Task directions :: From the records below, pull each line that has "cecece".

Task input ::
◆ ◆ ◆

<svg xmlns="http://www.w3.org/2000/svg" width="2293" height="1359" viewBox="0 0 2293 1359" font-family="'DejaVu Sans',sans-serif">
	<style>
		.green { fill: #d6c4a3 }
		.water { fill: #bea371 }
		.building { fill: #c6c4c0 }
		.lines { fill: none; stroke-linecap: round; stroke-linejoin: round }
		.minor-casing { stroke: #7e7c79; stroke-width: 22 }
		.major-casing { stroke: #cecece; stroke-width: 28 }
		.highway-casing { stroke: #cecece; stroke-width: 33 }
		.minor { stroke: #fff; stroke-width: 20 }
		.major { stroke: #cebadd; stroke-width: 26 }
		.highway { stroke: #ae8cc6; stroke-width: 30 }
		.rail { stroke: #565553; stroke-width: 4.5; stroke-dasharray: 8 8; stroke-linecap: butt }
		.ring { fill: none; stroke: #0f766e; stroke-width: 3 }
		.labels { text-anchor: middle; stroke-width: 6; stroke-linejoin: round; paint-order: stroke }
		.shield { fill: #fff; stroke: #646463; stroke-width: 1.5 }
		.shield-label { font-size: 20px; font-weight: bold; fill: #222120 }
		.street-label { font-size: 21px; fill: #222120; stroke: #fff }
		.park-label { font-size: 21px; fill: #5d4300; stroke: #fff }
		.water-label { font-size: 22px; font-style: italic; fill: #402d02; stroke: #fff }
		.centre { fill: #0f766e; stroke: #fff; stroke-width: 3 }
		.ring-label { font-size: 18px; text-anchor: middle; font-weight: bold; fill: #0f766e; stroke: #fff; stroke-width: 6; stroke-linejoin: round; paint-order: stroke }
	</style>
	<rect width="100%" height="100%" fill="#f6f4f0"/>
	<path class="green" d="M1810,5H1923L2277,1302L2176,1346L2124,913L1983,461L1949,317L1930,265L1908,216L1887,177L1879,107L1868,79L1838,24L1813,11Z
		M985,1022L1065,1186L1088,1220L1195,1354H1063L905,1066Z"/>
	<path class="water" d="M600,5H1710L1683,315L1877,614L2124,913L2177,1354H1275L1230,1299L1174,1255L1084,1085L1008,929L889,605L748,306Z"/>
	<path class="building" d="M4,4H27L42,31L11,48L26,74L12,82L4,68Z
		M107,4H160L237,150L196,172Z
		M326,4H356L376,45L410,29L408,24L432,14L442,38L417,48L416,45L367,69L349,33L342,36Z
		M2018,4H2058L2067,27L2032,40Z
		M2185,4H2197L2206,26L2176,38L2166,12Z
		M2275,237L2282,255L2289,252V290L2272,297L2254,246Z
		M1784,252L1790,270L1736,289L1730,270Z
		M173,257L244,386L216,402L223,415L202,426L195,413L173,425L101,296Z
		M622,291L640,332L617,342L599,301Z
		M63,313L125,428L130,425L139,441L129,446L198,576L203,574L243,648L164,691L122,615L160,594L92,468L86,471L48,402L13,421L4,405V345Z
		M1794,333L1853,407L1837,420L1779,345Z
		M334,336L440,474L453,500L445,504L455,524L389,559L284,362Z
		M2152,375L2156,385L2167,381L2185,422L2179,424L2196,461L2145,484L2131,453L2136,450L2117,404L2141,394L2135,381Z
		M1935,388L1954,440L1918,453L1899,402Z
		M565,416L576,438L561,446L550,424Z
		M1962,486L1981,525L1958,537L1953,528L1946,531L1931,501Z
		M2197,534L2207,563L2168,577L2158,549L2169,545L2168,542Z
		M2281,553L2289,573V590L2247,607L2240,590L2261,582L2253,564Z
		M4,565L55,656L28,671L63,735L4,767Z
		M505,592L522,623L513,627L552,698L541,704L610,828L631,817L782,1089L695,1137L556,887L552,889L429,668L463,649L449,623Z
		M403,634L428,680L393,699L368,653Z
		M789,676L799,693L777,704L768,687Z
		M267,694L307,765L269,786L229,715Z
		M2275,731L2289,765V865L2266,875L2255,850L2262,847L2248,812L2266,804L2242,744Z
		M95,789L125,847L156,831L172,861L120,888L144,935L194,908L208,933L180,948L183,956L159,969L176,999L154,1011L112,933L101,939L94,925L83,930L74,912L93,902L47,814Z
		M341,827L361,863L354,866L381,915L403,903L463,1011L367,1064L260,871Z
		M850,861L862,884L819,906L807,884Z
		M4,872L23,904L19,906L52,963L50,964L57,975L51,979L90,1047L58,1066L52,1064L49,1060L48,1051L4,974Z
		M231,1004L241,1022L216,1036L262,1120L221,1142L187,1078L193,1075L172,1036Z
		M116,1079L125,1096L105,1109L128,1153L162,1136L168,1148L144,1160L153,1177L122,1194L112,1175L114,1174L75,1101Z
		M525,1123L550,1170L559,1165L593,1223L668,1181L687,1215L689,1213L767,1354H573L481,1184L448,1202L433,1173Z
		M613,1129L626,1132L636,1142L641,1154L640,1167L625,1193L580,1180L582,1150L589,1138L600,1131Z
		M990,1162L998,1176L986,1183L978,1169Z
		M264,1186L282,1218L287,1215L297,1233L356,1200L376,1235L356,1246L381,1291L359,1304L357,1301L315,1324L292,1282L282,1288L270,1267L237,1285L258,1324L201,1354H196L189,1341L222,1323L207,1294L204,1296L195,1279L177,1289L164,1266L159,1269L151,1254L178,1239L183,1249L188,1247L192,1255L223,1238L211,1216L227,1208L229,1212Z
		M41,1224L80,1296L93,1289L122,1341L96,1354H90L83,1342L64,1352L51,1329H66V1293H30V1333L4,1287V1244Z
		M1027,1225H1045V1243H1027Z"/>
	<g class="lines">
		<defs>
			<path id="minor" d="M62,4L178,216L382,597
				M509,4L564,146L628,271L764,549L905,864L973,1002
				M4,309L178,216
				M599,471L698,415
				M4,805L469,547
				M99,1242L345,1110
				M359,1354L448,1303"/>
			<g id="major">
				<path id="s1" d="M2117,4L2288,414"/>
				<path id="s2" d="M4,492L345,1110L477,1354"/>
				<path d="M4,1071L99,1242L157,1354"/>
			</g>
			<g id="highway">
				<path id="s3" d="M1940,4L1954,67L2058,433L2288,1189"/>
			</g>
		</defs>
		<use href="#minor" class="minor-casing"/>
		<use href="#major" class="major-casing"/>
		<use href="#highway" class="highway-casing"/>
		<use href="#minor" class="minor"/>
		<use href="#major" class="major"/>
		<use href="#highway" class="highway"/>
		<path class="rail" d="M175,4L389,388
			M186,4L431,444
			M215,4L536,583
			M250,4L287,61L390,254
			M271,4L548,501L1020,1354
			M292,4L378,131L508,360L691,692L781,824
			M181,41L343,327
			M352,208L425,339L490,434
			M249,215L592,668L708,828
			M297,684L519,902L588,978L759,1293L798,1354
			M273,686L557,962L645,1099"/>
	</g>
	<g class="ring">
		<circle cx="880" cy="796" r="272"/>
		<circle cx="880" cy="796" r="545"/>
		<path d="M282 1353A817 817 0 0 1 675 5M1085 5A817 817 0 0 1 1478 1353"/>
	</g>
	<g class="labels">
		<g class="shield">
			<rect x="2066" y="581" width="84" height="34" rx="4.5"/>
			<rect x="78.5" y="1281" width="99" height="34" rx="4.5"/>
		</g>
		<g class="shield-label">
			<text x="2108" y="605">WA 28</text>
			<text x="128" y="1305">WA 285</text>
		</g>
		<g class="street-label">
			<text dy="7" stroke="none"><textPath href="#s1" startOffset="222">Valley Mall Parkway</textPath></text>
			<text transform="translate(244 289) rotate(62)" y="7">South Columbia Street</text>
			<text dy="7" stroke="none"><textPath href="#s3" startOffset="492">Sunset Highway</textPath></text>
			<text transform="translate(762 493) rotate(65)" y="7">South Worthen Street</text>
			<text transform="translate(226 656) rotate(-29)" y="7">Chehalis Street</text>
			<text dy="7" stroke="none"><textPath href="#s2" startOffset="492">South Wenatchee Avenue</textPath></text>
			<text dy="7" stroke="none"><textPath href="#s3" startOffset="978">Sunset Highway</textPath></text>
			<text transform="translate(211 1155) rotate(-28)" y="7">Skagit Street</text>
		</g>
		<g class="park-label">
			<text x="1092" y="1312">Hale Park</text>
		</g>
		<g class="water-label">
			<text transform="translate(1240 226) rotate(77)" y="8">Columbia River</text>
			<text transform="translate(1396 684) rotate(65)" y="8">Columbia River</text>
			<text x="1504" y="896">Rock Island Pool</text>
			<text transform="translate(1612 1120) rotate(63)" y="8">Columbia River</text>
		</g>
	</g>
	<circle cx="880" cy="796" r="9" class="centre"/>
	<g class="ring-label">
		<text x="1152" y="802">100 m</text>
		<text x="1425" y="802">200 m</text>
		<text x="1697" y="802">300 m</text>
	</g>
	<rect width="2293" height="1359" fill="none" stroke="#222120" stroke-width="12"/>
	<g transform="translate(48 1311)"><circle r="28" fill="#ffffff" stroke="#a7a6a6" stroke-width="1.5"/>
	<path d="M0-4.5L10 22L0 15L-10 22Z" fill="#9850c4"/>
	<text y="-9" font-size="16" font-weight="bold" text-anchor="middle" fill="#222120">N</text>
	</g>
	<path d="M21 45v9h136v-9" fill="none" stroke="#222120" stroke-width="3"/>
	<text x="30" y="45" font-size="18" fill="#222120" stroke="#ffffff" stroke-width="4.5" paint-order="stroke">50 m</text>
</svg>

◆ ◆ ◆

Answer space ::
		.major-casing { stroke: #cecece; stroke-width: 28 }
		.highway-casing { stroke: #cecece; stroke-width: 33 }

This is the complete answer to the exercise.